- Activity: Output every line below exactly, please, omitting pictures.

- Data supplied:
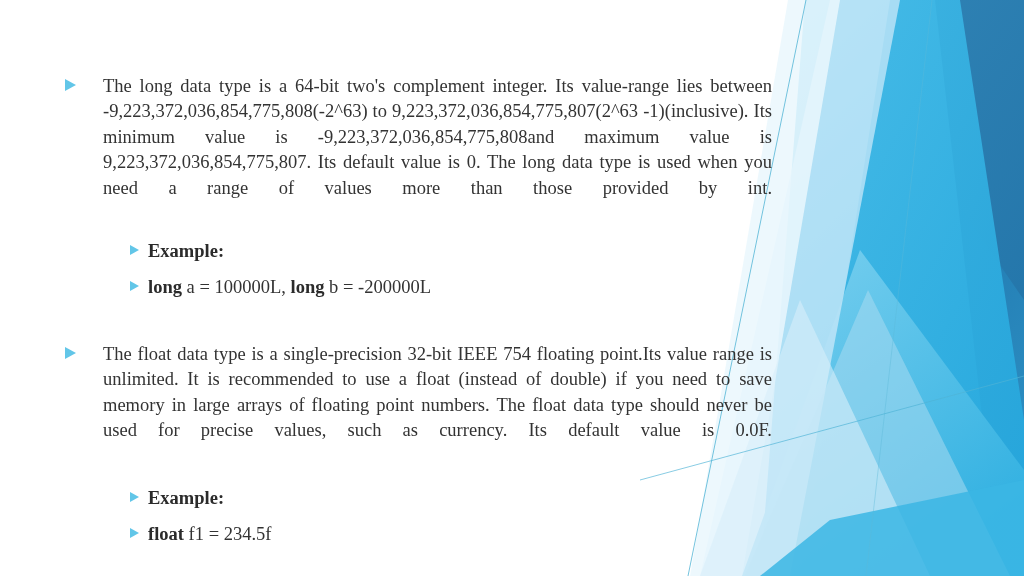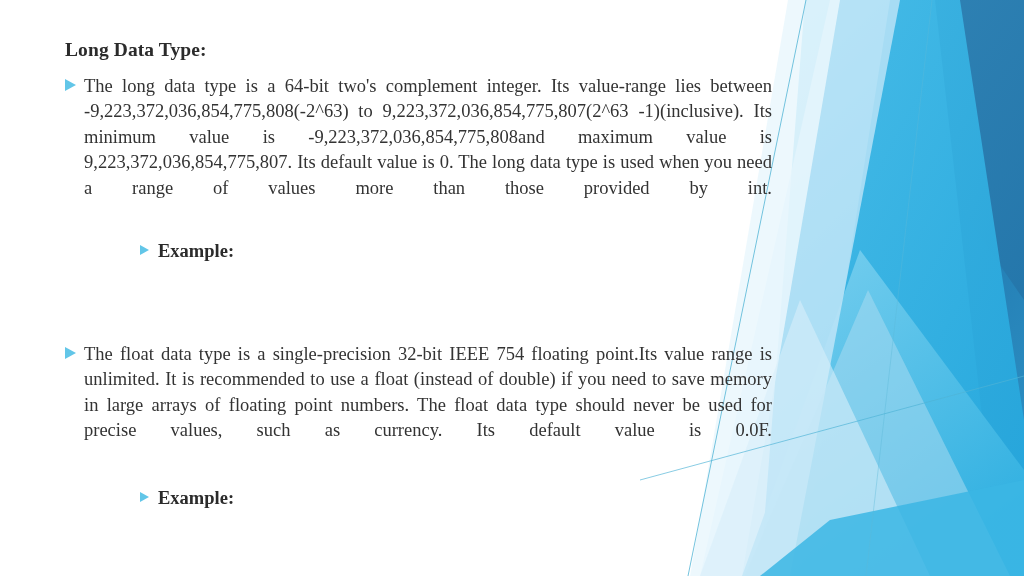--- a/index.html
+++ b/index.html
@@ -68,33 +68,33 @@
     top: 5px;
     width: 0;
     height: 0;
     border-top: 6.5px solid transparent;
     border-bottom: 6.5px solid transparent;
     border-left: 11px solid #62c6e8;
   }
 
   .bullet-text {
     display: block;
-    margin-left: 19px;
+    margin-left: 38px;
     text-align: justify;
     text-align-last: justify;
     font-size: 18.5px;
     line-height: 25.4px;
     color: #333333;
     word-spacing: 0.2px;
   }
 
   
   .sub-row {
     position: absolute;
-    left: 140px;
+    left: 130px;
   }
   .sub-marker {
     position: absolute;
     left: 0px;
     top: 6px;
     width: 0;
     height: 0;
     border-top: 5.5px solid transparent;
     border-bottom: 5.5px solid transparent;
     border-left: 9.5px solid #62c6e8;
@@ -168,39 +168,46 @@
 
     <polygon points="830,520 1024,480 1024,576 760,576" fill="#3bb6e4" opacity="0.85"></polygon>
 
     <line x1="806" y1="0" x2="688" y2="576" stroke="#5cb9d8" stroke-width="1" opacity="0.85"></line>
     <line x1="932" y1="0" x2="866" y2="576" stroke="#5cb9d8" stroke-width="0.8" opacity="0.5"></line>
     <line x1="640" y1="480" x2="1024" y2="376" stroke="#4fb3d6" stroke-width="0.9" opacity="0.75"></line>
   </svg>
 
   <div id="content">
 
-    <div class="section-heading" style="top:38px;">Long Data Type:</div>
 
     <div class="bullet-row" style="top:74px;">
       <span class="bullet-marker"></span>
       <span class="bullet-text">The long data type is a 64-bit two's complement integer. Its value-range lies between -9,223,372,036,854,775,808(-2^63) to 9,223,372,036,854,775,807(2^63 -1)(inclusive). Its minimum value is -9,223,372,036,854,775,808and maximum value is 9,223,372,036,854,775,807. Its default value is 0. The long data type is used when you need a range of values more than those provided by int.</span>
     </div>
 
     <div class="sub-row" style="top:239px;">
       <span class="sub-marker"></span>
       <span class="sub-text bold">Example:</span>
     </div>
 
+    <div class="sub-row" style="top:275px;">
+      <span class="sub-marker"></span>
+      <span class="sub-text"><span class="kw">long</span><span> a = 100000L, </span><span class="kw">long</span><span> b = -200000L</span></span>
+    </div>
 
 
     <div class="bullet-row" style="top:342px;">
       <span class="bullet-marker"></span>
       <span class="bullet-text">The float data type is a single-precision 32-bit IEEE 754 floating point.Its value range is unlimited. It is recommended to use a float (instead of double) if you need to save memory in large arrays of floating point numbers. The float data type should never be used for precise values, such as currency. Its default value is 0.0F.</span>
     </div>
 
     <div class="sub-row" style="top:486px;">
       <span class="sub-marker"></span>
       <span class="sub-text bold">Example:</span>
     </div>
 
+    <div class="sub-row" style="top:522px;">
+      <span class="sub-marker"></span>
+      <span class="sub-text"><span class="kw">float</span><span> f1 = 234.5f</span></span>
+    </div>
 
   </div>
 </div>
 
 </body></html>

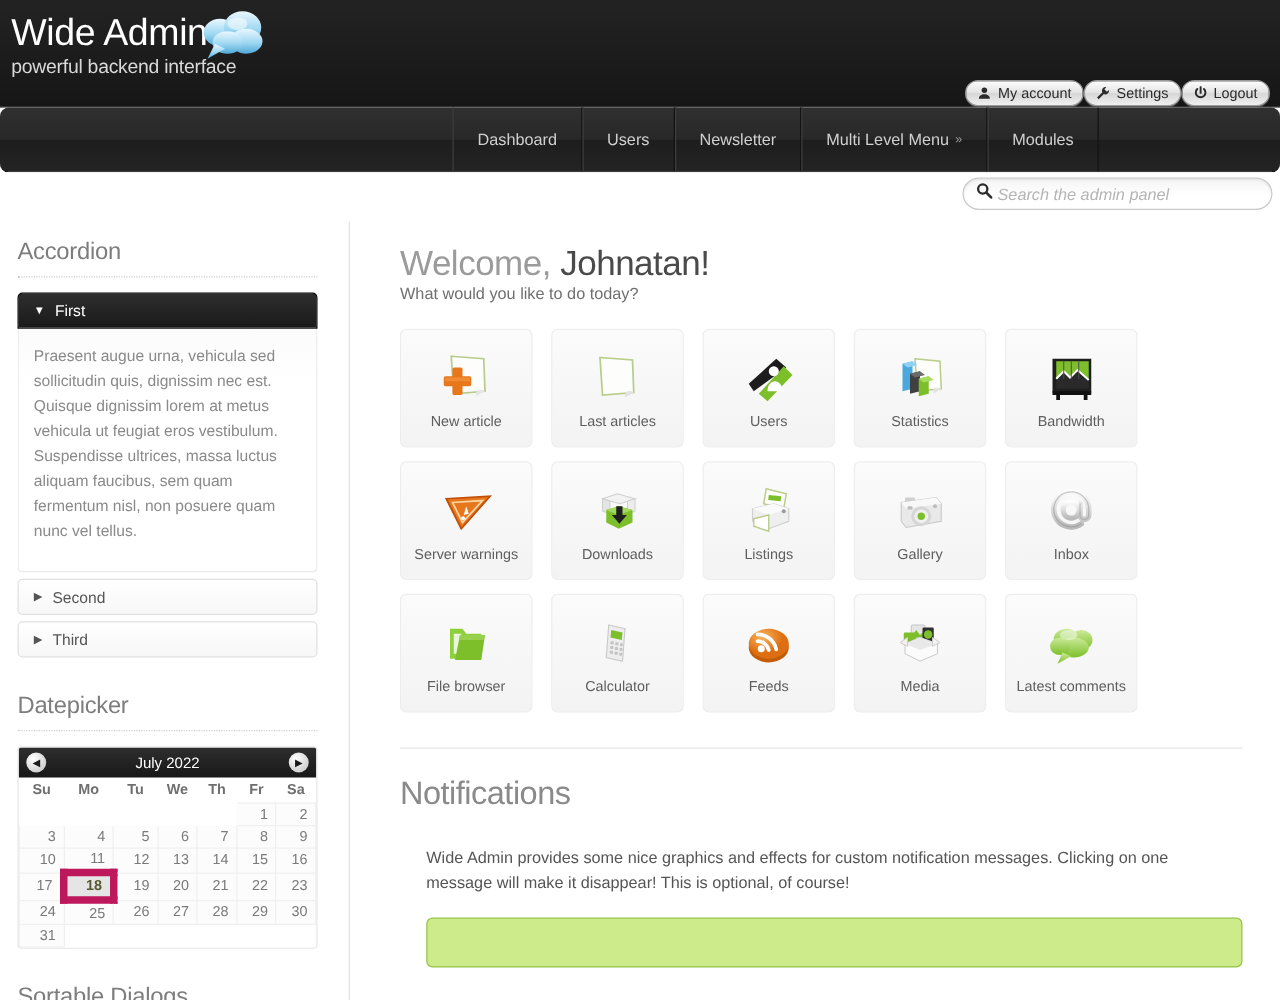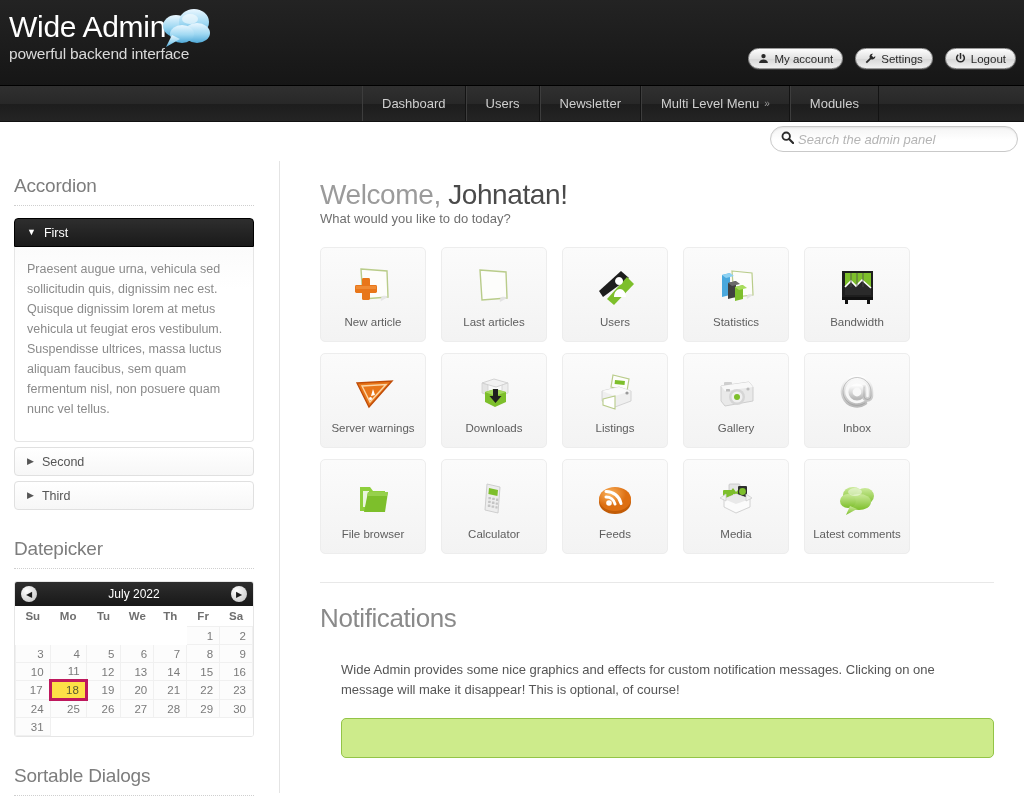--- a/index.html
+++ b/index.html
@@ -31,43 +31,44 @@
   .logo-cloud { position: absolute; left: 152px; top: 6px; }
 
   .welcome-line {
     position: absolute; right: 8px; top: 20px;
     font-size: 12.5px; color: #cfcfcf; white-space: nowrap;
   }
   .welcome-line .newmsg {
     color: #ffffff; text-decoration: underline; cursor: pointer;
   }
   .hdr-btns {
-    position: absolute; right: 8px; top: 48px;
-    display: flex; gap: 12px;
+    position: absolute; right: 8px; top: 64px;
+    display: flex; gap: 0;
   }
   .hdr-btn {
     display: flex; align-items: center; gap: 5px;
     height: 21px; padding: 0 9px;
     border-radius: 11px;
     background: linear-gradient(to bottom, #fdfdfd 0%, #e2e2e2 50%, #d6d6d6 51%, #f0f0f0 100%);
     border: 1px solid #9a9a9a;
     font-size: 11.5px; color: #2a2a2a;
     cursor: pointer;
     box-shadow: 0 1px 0 rgba(255,255,255,0.15);
   }
   .hdr-btn svg { display: block; }
 
   
   .nav {
-    height: 36px;
+    height: 52px;
     background: linear-gradient(to bottom, #303030 0%, #282828 50%, #1d1d1d 51%, #242424 100%);
     border-bottom: 1px solid #111;
     display: flex;
     align-items: stretch;
     padding-left: 362px;
+    border-radius: 7px;
   }
   .nav-item {
     display: flex; align-items: center;
     padding: 0 19px;
     font-size: 13px; color: #cfcfcf;
     border-left: 1px solid #3d3d3d;
     border-right: 1px solid #131313;
     cursor: pointer;
     white-space: nowrap;
   }
@@ -176,24 +177,24 @@
   table.dp td {
     font-size: 11.5px; color: #7a7a7a;
     text-align: right; padding: 2px 6px 2px 0;
     height: 18px;
     border: 1px solid #f0f0f0;
     background: #fcfcfc;
     cursor: pointer;
   }
   table.dp td.empty { background: #fff; border-color: transparent; cursor: default; }
   table.dp td.today {
-    background: #fde047;
-    border: 3px solid #be185d;
+    background: #e5e5e5;
+    border: 6px solid #be185d;
     color: #5a5a32;
-    font-weight: normal;
+    font-weight: bold;
   }
 
   
   .m-welcome {
     font-size: 28px; font-weight: 400; color: #9b9b9b;
     letter-spacing: -0.4px;
   }
   .m-welcome b { color: #4a4a4a; font-weight: 400; }
   .m-sub { font-size: 13px; color: #6f6f6f; }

- Output below:
--- a/index.html
+++ b/index.html
@@ -68,33 +68,33 @@
     top: 5px;
     width: 0;
     height: 0;
     border-top: 6.5px solid transparent;
     border-bottom: 6.5px solid transparent;
     border-left: 11px solid #62c6e8;
   }
 
   .bullet-text {
     display: block;
-    margin-left: 19px;
+    margin-left: 38px;
     text-align: justify;
     text-align-last: justify;
     font-size: 18.5px;
     line-height: 25.4px;
     color: #333333;
     word-spacing: 0.2px;
   }
 
   
   .sub-row {
     position: absolute;
-    left: 140px;
+    left: 130px;
   }
   .sub-marker {
     position: absolute;
     left: 0px;
     top: 6px;
     width: 0;
     height: 0;
     border-top: 5.5px solid transparent;
     border-bottom: 5.5px solid transparent;
     border-left: 9.5px solid #62c6e8;
@@ -168,39 +168,46 @@
 
     <polygon points="830,520 1024,480 1024,576 760,576" fill="#3bb6e4" opacity="0.85"></polygon>
 
     <line x1="806" y1="0" x2="688" y2="576" stroke="#5cb9d8" stroke-width="1" opacity="0.85"></line>
     <line x1="932" y1="0" x2="866" y2="576" stroke="#5cb9d8" stroke-width="0.8" opacity="0.5"></line>
     <line x1="640" y1="480" x2="1024" y2="376" stroke="#4fb3d6" stroke-width="0.9" opacity="0.75"></line>
   </svg>
 
   <div id="content">
 
-    <div class="section-heading" style="top:38px;">Long Data Type:</div>
 
     <div class="bullet-row" style="top:74px;">
       <span class="bullet-marker"></span>
       <span class="bullet-text">The long data type is a 64-bit two's complement integer. Its value-range lies between -9,223,372,036,854,775,808(-2^63) to 9,223,372,036,854,775,807(2^63 -1)(inclusive). Its minimum value is -9,223,372,036,854,775,808and maximum value is 9,223,372,036,854,775,807. Its default value is 0. The long data type is used when you need a range of values more than those provided by int.</span>
     </div>
 
     <div class="sub-row" style="top:239px;">
       <span class="sub-marker"></span>
       <span class="sub-text bold">Example:</span>
     </div>
 
+    <div class="sub-row" style="top:275px;">
+      <span class="sub-marker"></span>
+      <span class="sub-text"><span class="kw">long</span><span> a = 100000L, </span><span class="kw">long</span><span> b = -200000L</span></span>
+    </div>
 
 
     <div class="bullet-row" style="top:342px;">
       <span class="bullet-marker"></span>
       <span class="bullet-text">The float data type is a single-precision 32-bit IEEE 754 floating point.Its value range is unlimited. It is recommended to use a float (instead of double) if you need to save memory in large arrays of floating point numbers. The float data type should never be used for precise values, such as currency. Its default value is 0.0F.</span>
     </div>
 
     <div class="sub-row" style="top:486px;">
       <span class="sub-marker"></span>
       <span class="sub-text bold">Example:</span>
     </div>
 
+    <div class="sub-row" style="top:522px;">
+      <span class="sub-marker"></span>
+      <span class="sub-text"><span class="kw">float</span><span> f1 = 234.5f</span></span>
+    </div>
 
   </div>
 </div>
 
 </body></html>

--- a/index.html
+++ b/index.html
@@ -31,43 +31,44 @@
   .logo-cloud { position: absolute; left: 152px; top: 6px; }
 
   .welcome-line {
     position: absolute; right: 8px; top: 20px;
     font-size: 12.5px; color: #cfcfcf; white-space: nowrap;
   }
   .welcome-line .newmsg {
     color: #ffffff; text-decoration: underline; cursor: pointer;
   }
   .hdr-btns {
-    position: absolute; right: 8px; top: 48px;
-    display: flex; gap: 12px;
+    position: absolute; right: 8px; top: 64px;
+    display: flex; gap: 0;
   }
   .hdr-btn {
     display: flex; align-items: center; gap: 5px;
     height: 21px; padding: 0 9px;
     border-radius: 11px;
     background: linear-gradient(to bottom, #fdfdfd 0%, #e2e2e2 50%, #d6d6d6 51%, #f0f0f0 100%);
     border: 1px solid #9a9a9a;
     font-size: 11.5px; color: #2a2a2a;
     cursor: pointer;
     box-shadow: 0 1px 0 rgba(255,255,255,0.15);
   }
   .hdr-btn svg { display: block; }
 
   
   .nav {
-    height: 36px;
+    height: 52px;
     background: linear-gradient(to bottom, #303030 0%, #282828 50%, #1d1d1d 51%, #242424 100%);
     border-bottom: 1px solid #111;
     display: flex;
     align-items: stretch;
     padding-left: 362px;
+    border-radius: 7px;
   }
   .nav-item {
     display: flex; align-items: center;
     padding: 0 19px;
     font-size: 13px; color: #cfcfcf;
     border-left: 1px solid #3d3d3d;
     border-right: 1px solid #131313;
     cursor: pointer;
     white-space: nowrap;
   }
@@ -176,24 +177,24 @@
   table.dp td {
     font-size: 11.5px; color: #7a7a7a;
     text-align: right; padding: 2px 6px 2px 0;
     height: 18px;
     border: 1px solid #f0f0f0;
     background: #fcfcfc;
     cursor: pointer;
   }
   table.dp td.empty { background: #fff; border-color: transparent; cursor: default; }
   table.dp td.today {
-    background: #fde047;
-    border: 3px solid #be185d;
+    background: #e5e5e5;
+    border: 6px solid #be185d;
     color: #5a5a32;
-    font-weight: normal;
+    font-weight: bold;
   }
 
   
   .m-welcome {
     font-size: 28px; font-weight: 400; color: #9b9b9b;
     letter-spacing: -0.4px;
   }
   .m-welcome b { color: #4a4a4a; font-weight: 400; }
   .m-sub { font-size: 13px; color: #6f6f6f; }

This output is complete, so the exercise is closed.